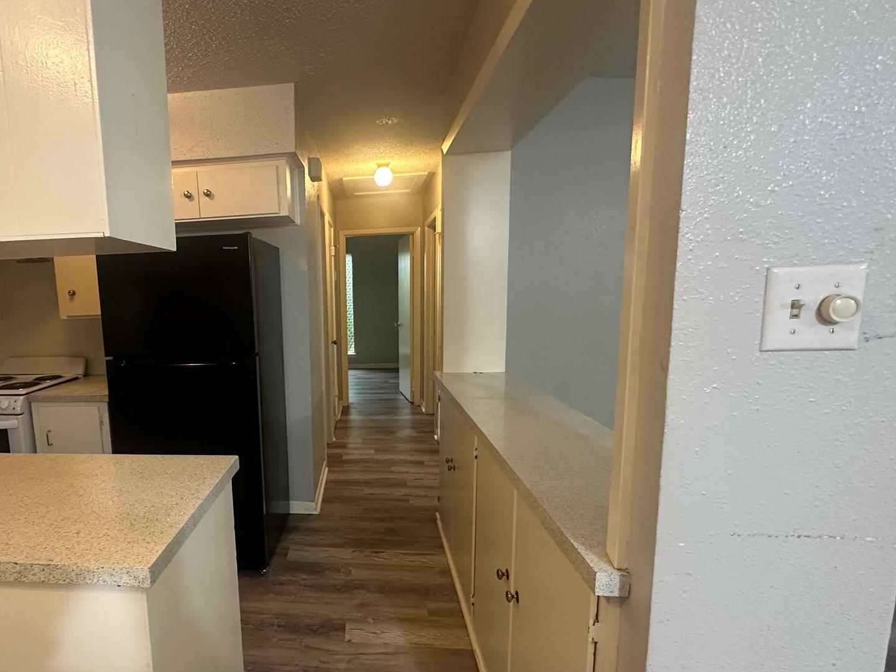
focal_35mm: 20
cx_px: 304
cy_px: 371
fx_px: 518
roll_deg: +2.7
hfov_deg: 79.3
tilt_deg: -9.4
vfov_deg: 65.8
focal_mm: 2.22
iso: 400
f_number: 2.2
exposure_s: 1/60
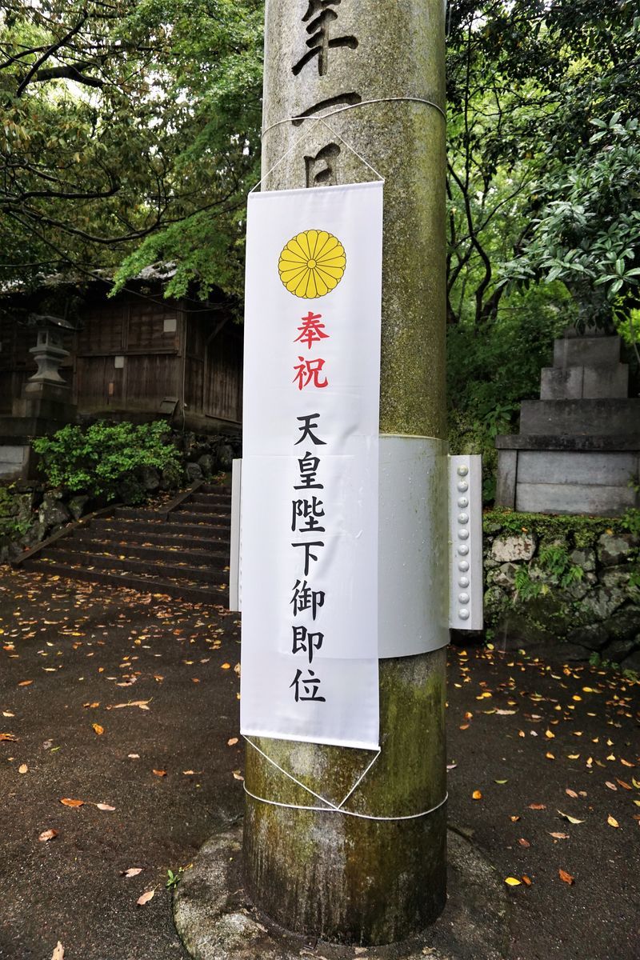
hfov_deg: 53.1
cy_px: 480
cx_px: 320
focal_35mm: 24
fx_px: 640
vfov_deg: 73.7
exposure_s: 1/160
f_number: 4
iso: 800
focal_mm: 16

==

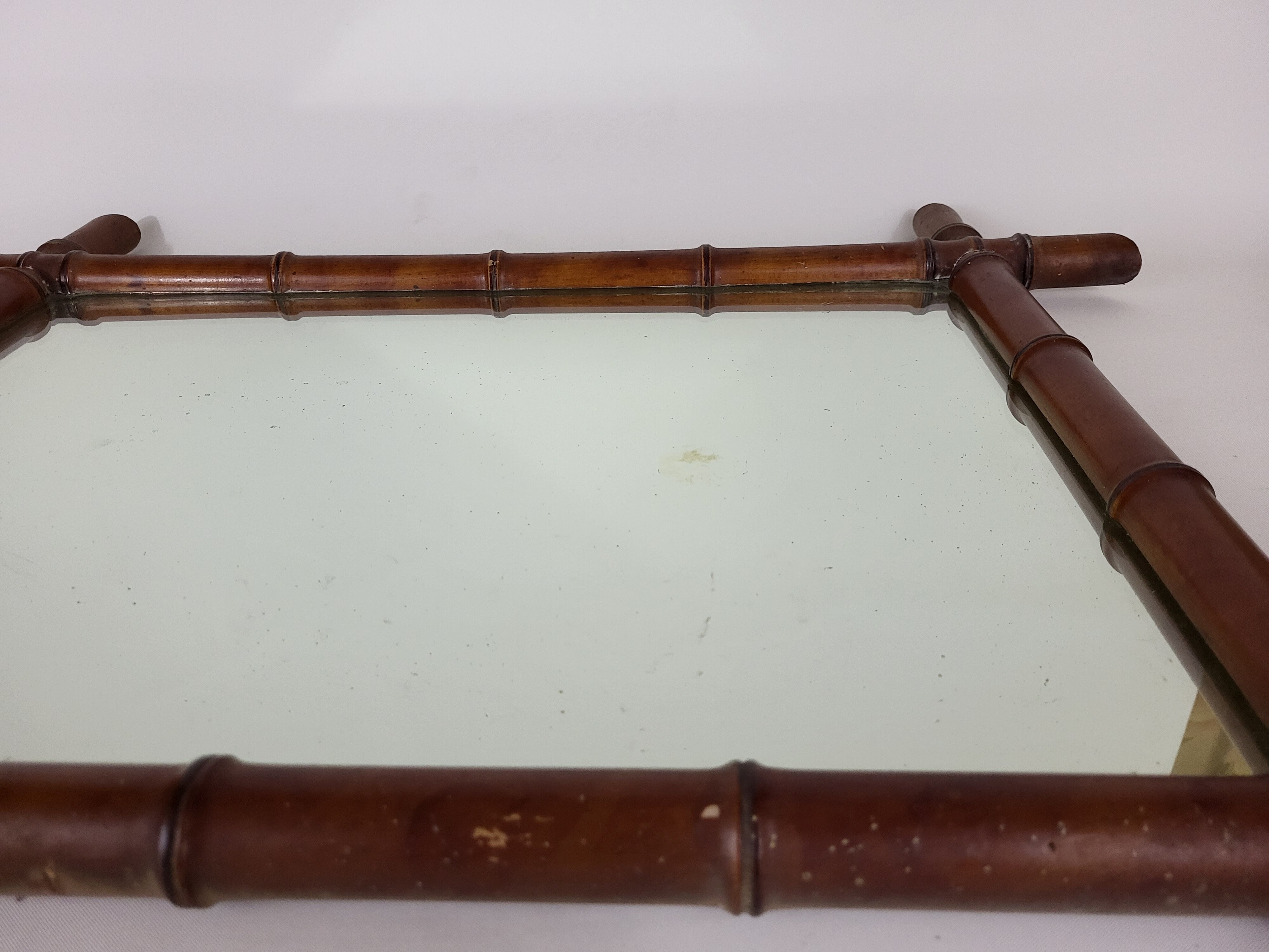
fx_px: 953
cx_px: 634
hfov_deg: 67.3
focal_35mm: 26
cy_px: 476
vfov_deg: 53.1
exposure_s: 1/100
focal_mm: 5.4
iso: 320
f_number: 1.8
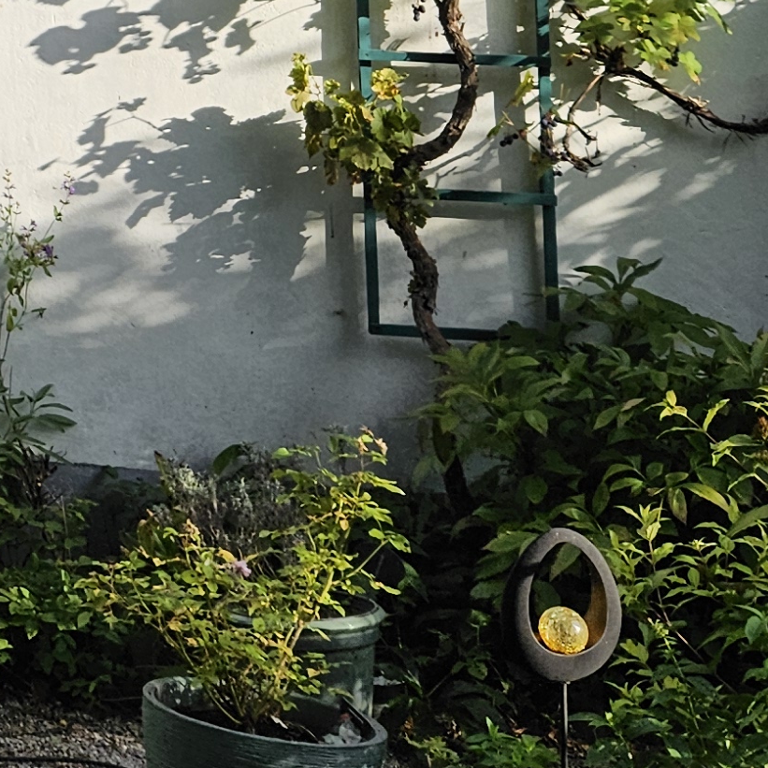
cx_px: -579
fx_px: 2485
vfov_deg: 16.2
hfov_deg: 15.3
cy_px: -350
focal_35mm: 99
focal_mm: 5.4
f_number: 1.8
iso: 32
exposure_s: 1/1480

Brief:
Look above for the line with "focal_35mm: 20" and the line with "focal_mm: 16", then copy them and all lines in between exactly as written, and only those, without any pictures.

Solution:
focal_35mm: 20
cx_px: 304
cy_px: 371
fx_px: 518
roll_deg: +2.7
hfov_deg: 79.3
tilt_deg: -9.4
vfov_deg: 65.8
focal_mm: 2.22
iso: 400
f_number: 2.2
exposure_s: 1/60
hfov_deg: 53.1
cy_px: 480
cx_px: 320
focal_35mm: 24
fx_px: 640
vfov_deg: 73.7
exposure_s: 1/160
f_number: 4
iso: 800
focal_mm: 16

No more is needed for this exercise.